Saad Hariri—the Saudi-born son of the late Lebanese Prime Minister Rafic Hariri—has been on something of a speaking tour lately.
The billionaire former prime minister has repeatedly tried to make the case that Lebanon’s incumbent government has put the country in harm’s way because of its stance on the conflict in neighboring Syria.
The premise of his argument is that by allowing certain factions that make up the government (a reference to his arch-rival, Hezbollah) to side with the Syrian authorities in the fight against rebel forces, the government has exacerbated tensions among the country’s own differing sectarian groups.
But by conspicuously omitting his own position with regard to the Syrian crisis–– where he openly backs his domestic and regional allies in supporting a crude rebellion against what still remains a sovereign government––Hariri comes across as a little more than disingenuous.
But perhaps this shouldn’t come as a surprise.
Despite his self-imposed exile, the very essence of Hariri’s political being has always been driven by a single-minded agenda: to accumulate power in a deeply flawed sectarian system that only permits Sunni Muslims like himself to be Prime Minister.
It began in May 2008.
Incensed that the popular Islamic movement Hezbollah remained the most powerful military and political force in the country—allowing increased Iranian and Syrian influence in Lebanon and monopolizing decisions about war and peace with respect to Israel—Hariri’s government set about unilaterally restricting Hezbollah’s military and intelligence activities.
The initiative was backed up with the deployment of armed party goons on the streets of the capital, but Hariri fell flat on his face when Hezbollah countered by taking over large swaths of the city and forcing what remained of his government into an embarrassing retreat.
But with the primary objective of pursuing power not lost on his mind, Hariri compromised himself into another lease on political life by heading a coalition government that included Hezbollah and pro-Syrian factions in 2009.
Yet after a Hezbollah-instigated dethroning of his government—following a series of disputes centering around the Special Tribunal for Lebanon and Hariri’s insistence that Hezbollah members were involved in the assassination of his father—he was once again sent packing.
And nearly three years in the wilderness, the uprisings that began in Syria last year must have seemed like a godsend to Hariri.

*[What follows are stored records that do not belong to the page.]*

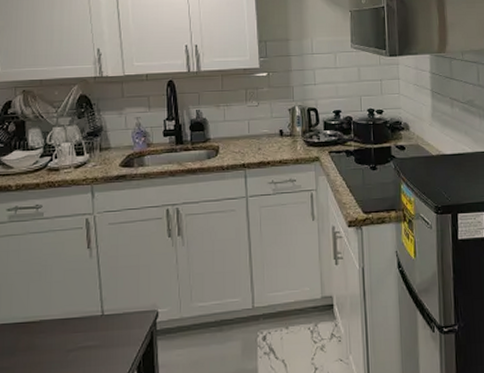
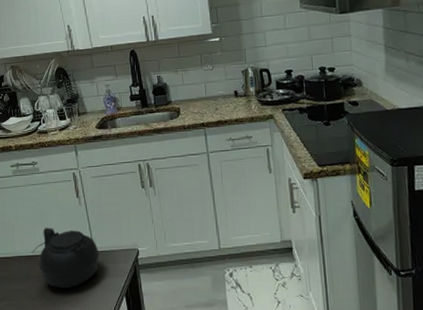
teapot: none [21,285,109,364] -> present [31,227,99,288]

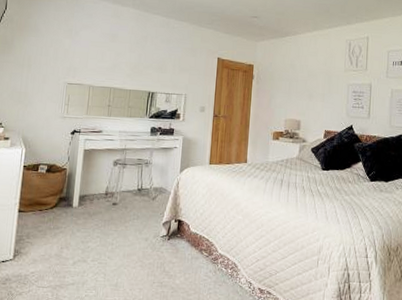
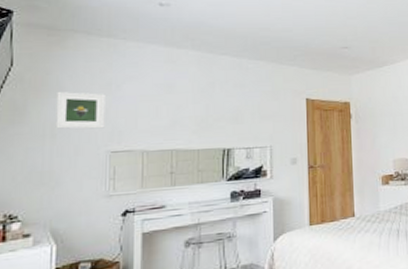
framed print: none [31,32,67,64] -> present [55,91,106,129]

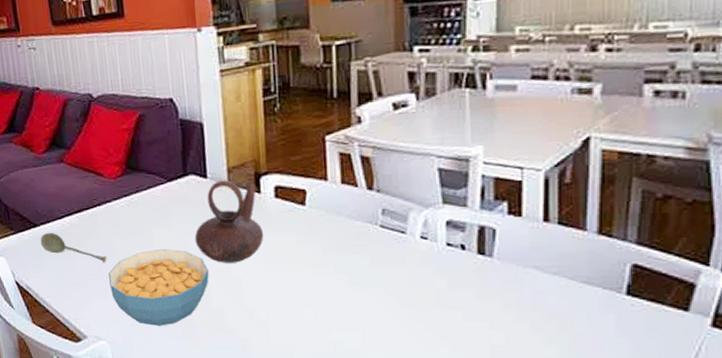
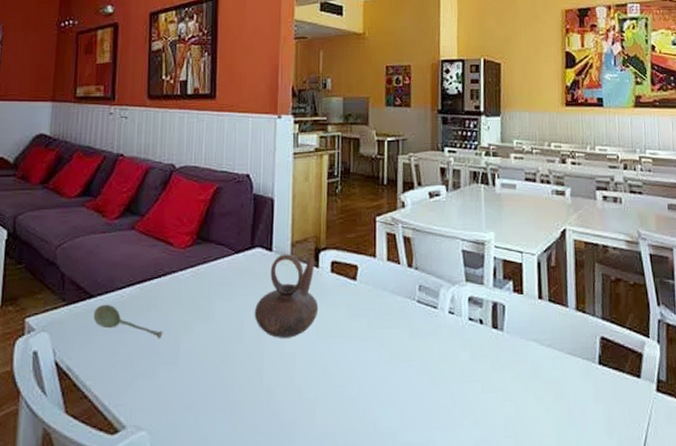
cereal bowl: present [108,248,209,326] -> none [161,323,264,410]

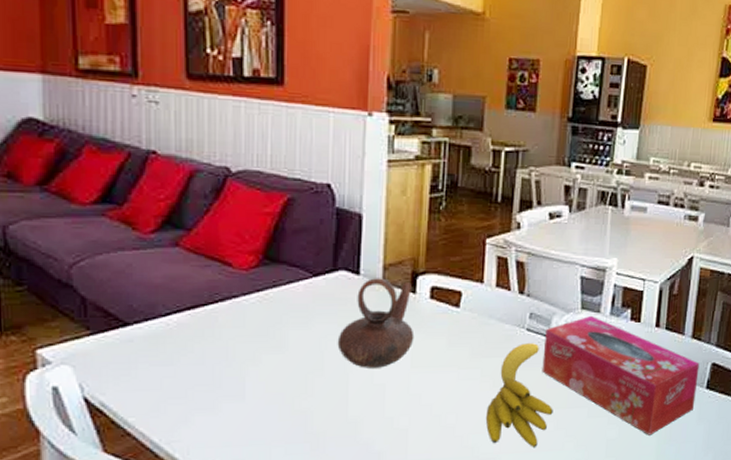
soupspoon: present [93,304,163,339] -> none [130,333,224,371]
banana: none [385,315,448,425] -> present [485,343,553,448]
tissue box: none [434,287,590,415] -> present [542,315,700,435]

Almost immediately placing his bets on the demise of the Assad regime, Hariri banked on Hezbollah losing its arms shipments and political support from the regime in Damascus, which he thought would weaken the party and ease his own return to politics.
But perhaps Hariri has once again failed to properly think through the consequences of his actions.
In response to the infiltration of fighters and arms from the northern Lebanese city of Tripoli into the Syrian battle zone, Hezbollah has apparently shored up the adjacent Syrian border area with Lebanon, which has culminated into some tactical victories for the Syrian regime.
If Hariri calculated that supporting the Syrian rebels would be a quick fix for weakening Hezbollah, he couldn’t have been more wrong.
Tripoli, a bastion of Hariri-allied Sunni power in the country, has witnessed a dangerous rise in sectarian incidents between the pro-Syrian Alawite community and their Sunni counterparts in a battle increasingly seen as an existential one for the Alawite minority.
Indeed, the infiltration of foreign arms, money, and fighters into the city has now made it a byword for radical Islamist killing and destruction.
There, the assassination of religious leaders, the scorching of western food chains following the publication of anti-Islam videos, and the general breakdown of law and order are dangerous omens for a country that has spent nearly a quarter of its existence engaged in civil war among its 18 confessions.
However, the most alarming behavior of the Hariri camp has been its reaction to the recent car bombing that killed one of his long-time allies, the head of internal intelligence General Wisam Al-Hassan.
Almost within minutes of discovering the identity of the victim—and acting more as though his murder was a loss to the Sunni community than to the state—Hariri immediately called on his supporters to protest the killing, to turn out in large numbers for the funeral, and to demand the resignation of the government.
Although the response failed to meet Hariri’s expectations, the link between his rhetoric and the escalation of tensions in the aftermath of the funeral did not go unnoticed. As new sectarian violence spills into the streets and new roadblocks pop up in the Sunni sections of Beirut and Tripoli, it is evident that Harirism has become a danger to the society it purportedly seeks to protect.
For a man whose political program has long rested on the cliché of “Lebanon for all,” it has become abundantly clear that such oration no longer matches reality.
If Hariri thought that he was somehow propitiating those killed by pressuring the government to resign—and using a group of reprobates to take to the streets in order to make this demand heard—then the sectarian repercussions have given lie to his political posturing.
Yet despite all the events of the last few weeks, it appears that sanity is prevailing in Lebanon and the status quo—despite all the pressure on it to crumble in line with the demands of the Hariri-led opposition—remains firmly in place.
As for Hariri, the pursuit of power, even at the cost of the nation’s stability, shows no sign of dissipating anytime soon.